Picture credit: www.personneltoday.com

This past year, human contact has proven essential to the wellbeing of even the most introverted of introverts, myself included. However, as I close my laptop in my makeshift bedroom office, having attended a half-hour meeting online, I can’t help but think how often we used to travel for no good reason. Although my bedroom will ideally become a place of relaxation again post-COVID, here’s why a blend of in-office and online working should become the norm.

Environmental Impact

Before getting into the benefits on an individual level, COVID has impacted the environment in two major ways; an increased use of single use plastics, and decreased travel. Once COVID itself becomes a thing of the past, the assumption is that our reliance on single-use plastics will alleviate somewhat, although a huge amount of damage has already been done considering plastic takes 450 years to decompose. However, by working from home and decreasing our once-heavy reliance on the daily commute by car, greenhouse gases have decreased. As those of us who can physically work from home are doing just that, we have proven how unnecessary all those commutes really were, at least on a daily basis.

Picture credit: www.istockphoto.com

Work-Life Balance

Working from home has always felt normal to me as my dad has done it for almost as long as I can remember. Growing up, this meant he didn’t have to commute as much and had the flexibility to go for a country walk at lunch time, supervise my brother and I when we weren’t quite old enough to be home alone, or drive us to the orthodontist. For us, it was mostly positive. We had to be reasonably quiet between 9am and 5pm but he never worked outside these hours, and it also helped that he worked in a separate room, so it wasn’t too invasive on the home as a leisure space. However, this was a choice that happened to work for him, and should not be forced on anyone as a home should be your own space first and foremost.

Personally, lockdown has taught me that separate work and leisure spaces are important for my wellbeing. As is the case for many others, I don’t have a separate room to use for work and have to sit at a desk in my bedroom. For me, this means I can’t fully focus there, and can’t fully relax either. Furthermore, as I live in a city, there always seems to be someone making noise either in the form of power drills or loud bass. Therefore, for some it may work, but for me it just doesn’t.

However, not having to physically go anywhere has provided me with a lot of extra time which would otherwise have been spent commuting, to the point I am unsure how on earth I could ever have maintained any form of work-life balance as a third-year student in any other scenario.  Therefore, I feel that a blended approach to working from home should become the norm, always available if possible but never made compulsory in order to allow us to keep our homes as leisure spaces.

Accessible Student Life

In addition to my role here at Style of the City, I am a third-year student of Politics and Modern History. £9000 a year in tuition fees was always somewhat of a con for a degree with so few contact hours, and even more so now with such limited access to facilities. General consensus amongst students is that in-person seminars are far more beneficial than a glitchy Zoom meeting, both in terms of learning and socialising with fellow students. For these reasons, I won’t argue for non-practical university courses to remain entirely online forever, but it hasn’t been without its benefits in terms of accessibility.

Online learning has illuminated how on my course, amongst many others, it is hardly ever entirely necessary to attend anything in person at a specific time. Lectures, for example, were once in a specific time slot, often right in the middle of the day and a good walk or commute away, but are now made available to watch whenever you please. Therefore, before March 2020, if you lacked flexibility as a caregiver, single mum, or person who needs to work a part-time job, this needlessly limited you. Now, you could be any of these things and could, theoretically, still attend a university of your choosing.

Although I would not advocate for universities to charge full price for an online service post-COVID, an option to ‘opt in’ may be beneficial, either on a permanent or occasionally basis. This would mean that you could attend a seminar online if you needed to, or watch a lecture at an alternative time with in-person options and facilities still available. Lockdown has shown that this is possible, and that remote learning beyond The Open University could make higher education far more accessible.

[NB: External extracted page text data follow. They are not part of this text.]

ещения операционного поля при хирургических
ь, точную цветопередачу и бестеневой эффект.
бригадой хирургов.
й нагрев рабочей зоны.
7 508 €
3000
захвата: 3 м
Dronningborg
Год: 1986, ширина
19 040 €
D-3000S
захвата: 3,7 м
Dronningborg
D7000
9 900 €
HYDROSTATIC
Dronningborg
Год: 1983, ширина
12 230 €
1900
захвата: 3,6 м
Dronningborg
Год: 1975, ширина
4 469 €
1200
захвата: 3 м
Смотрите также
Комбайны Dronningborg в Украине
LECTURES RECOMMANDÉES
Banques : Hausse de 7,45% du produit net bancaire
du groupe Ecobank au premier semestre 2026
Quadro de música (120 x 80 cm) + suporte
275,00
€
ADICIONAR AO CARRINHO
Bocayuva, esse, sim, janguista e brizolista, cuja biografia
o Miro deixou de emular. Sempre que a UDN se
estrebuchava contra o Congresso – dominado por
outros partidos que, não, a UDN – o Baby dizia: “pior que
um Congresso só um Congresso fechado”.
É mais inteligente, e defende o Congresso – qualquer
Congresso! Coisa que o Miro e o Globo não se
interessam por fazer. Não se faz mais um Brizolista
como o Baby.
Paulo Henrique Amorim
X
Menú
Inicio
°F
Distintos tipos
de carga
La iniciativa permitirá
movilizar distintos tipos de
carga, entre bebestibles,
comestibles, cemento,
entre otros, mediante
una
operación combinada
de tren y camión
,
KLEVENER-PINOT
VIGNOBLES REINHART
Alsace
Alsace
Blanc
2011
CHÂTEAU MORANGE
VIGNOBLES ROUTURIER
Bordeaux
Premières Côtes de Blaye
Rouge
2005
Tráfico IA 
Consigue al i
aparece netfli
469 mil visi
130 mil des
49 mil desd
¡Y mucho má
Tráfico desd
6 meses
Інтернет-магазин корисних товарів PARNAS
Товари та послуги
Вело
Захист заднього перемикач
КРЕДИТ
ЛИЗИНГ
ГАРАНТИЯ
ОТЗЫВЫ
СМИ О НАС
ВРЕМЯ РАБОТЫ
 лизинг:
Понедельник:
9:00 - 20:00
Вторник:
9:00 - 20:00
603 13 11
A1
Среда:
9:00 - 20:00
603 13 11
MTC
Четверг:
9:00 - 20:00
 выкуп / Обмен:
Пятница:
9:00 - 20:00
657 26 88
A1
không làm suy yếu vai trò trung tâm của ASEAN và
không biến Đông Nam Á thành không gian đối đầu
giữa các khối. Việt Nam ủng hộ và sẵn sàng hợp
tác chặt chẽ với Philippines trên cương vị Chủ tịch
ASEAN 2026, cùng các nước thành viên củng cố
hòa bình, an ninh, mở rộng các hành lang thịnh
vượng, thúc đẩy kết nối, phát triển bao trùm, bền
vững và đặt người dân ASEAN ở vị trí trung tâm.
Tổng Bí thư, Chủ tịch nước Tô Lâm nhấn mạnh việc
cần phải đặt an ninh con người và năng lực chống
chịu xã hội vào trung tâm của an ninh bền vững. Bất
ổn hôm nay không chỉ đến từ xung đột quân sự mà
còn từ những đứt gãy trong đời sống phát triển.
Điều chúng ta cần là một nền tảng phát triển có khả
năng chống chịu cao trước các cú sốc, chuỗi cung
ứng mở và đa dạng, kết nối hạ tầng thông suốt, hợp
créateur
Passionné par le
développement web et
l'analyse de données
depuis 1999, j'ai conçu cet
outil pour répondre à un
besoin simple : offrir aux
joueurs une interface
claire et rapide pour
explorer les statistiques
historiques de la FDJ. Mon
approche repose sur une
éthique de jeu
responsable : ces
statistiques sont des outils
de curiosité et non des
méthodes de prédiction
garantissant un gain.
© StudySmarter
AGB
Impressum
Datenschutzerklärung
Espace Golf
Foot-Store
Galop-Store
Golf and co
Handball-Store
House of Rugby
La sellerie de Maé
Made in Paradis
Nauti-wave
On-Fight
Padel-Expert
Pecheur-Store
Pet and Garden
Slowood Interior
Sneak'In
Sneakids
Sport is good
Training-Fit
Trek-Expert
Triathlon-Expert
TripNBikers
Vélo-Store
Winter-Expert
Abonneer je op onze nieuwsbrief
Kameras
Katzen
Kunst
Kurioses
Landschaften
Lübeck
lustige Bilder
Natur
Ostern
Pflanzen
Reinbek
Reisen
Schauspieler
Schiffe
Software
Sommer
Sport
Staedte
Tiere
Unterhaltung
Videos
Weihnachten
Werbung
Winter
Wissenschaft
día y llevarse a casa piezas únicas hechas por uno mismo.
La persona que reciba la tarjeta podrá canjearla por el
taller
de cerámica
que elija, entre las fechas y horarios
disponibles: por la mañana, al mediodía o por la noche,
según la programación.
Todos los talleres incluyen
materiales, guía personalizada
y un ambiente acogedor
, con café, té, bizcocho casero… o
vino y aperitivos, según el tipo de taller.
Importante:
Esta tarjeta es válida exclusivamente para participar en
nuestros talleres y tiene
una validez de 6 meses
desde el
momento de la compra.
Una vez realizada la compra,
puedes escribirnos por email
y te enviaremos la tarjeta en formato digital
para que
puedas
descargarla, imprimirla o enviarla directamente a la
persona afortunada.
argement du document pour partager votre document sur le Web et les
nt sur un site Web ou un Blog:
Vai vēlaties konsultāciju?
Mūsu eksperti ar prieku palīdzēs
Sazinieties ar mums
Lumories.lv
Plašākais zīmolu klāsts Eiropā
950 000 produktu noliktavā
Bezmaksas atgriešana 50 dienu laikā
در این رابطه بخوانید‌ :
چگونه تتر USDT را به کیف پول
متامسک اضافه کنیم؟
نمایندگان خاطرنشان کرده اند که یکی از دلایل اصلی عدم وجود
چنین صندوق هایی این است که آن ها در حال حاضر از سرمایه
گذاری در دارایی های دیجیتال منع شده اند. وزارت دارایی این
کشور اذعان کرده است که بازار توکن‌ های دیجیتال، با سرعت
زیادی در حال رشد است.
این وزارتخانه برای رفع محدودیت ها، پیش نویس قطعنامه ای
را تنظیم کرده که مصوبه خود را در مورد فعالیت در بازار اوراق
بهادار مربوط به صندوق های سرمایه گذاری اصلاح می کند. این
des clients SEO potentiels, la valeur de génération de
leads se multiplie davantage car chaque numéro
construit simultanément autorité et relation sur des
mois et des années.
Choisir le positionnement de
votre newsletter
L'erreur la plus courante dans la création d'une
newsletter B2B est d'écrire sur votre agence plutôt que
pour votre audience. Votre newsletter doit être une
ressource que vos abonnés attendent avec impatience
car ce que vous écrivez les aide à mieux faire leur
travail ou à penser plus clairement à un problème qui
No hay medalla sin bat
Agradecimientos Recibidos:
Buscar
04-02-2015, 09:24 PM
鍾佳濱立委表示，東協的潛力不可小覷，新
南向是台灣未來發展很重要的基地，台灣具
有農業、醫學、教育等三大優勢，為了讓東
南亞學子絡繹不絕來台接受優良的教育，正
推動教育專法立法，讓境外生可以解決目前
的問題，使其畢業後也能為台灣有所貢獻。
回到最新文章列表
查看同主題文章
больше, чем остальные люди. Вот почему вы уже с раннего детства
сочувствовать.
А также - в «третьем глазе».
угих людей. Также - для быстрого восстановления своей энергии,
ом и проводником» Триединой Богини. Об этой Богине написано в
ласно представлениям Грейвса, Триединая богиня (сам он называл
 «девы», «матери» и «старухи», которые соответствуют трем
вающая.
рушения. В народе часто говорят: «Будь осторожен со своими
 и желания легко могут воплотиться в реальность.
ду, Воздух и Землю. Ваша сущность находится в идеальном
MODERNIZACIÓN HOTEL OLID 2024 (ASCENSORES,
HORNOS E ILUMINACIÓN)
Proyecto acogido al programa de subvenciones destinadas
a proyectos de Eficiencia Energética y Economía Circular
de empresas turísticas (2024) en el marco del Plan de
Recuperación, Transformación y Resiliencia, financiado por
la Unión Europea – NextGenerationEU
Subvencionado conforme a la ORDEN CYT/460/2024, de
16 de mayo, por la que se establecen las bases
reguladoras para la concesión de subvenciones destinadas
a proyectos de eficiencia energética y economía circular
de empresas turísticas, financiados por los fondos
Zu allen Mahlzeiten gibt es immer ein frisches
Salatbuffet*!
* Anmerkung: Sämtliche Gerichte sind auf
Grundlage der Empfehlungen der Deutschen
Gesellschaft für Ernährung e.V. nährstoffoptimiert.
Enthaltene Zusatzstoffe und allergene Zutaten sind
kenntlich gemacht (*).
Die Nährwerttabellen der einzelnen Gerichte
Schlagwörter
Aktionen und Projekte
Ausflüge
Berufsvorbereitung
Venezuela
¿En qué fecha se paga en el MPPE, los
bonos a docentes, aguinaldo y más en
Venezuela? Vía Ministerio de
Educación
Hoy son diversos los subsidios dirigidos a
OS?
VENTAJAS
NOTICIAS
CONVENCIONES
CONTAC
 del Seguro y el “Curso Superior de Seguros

Picture credit: www.freepik.com

Global Opportunities

So far, lockdowns have provided me personally with more opportunities as opposed to less. Although I have noticed a serious job shortage, I have been able to utilise far more opportunities to learn and grow from home. For example, I took a screenwriting course from my Cardiff bedroom which would otherwise have taken place in London. This would have screened me out as working-class Welsh student, along with anyone else who didn’t already live in London, couldn’t afford to move there, or didn’t have the time or money to commute to each weekly class.

I cannot wait for in-person opportunities to make a return so I can leave the house and learn things better taught in person, but once again an overwhelmingly positive consequence of opportunities going online has been accessibility. Therefore, I hope these remote opportunities remain alongside in-person opportunities.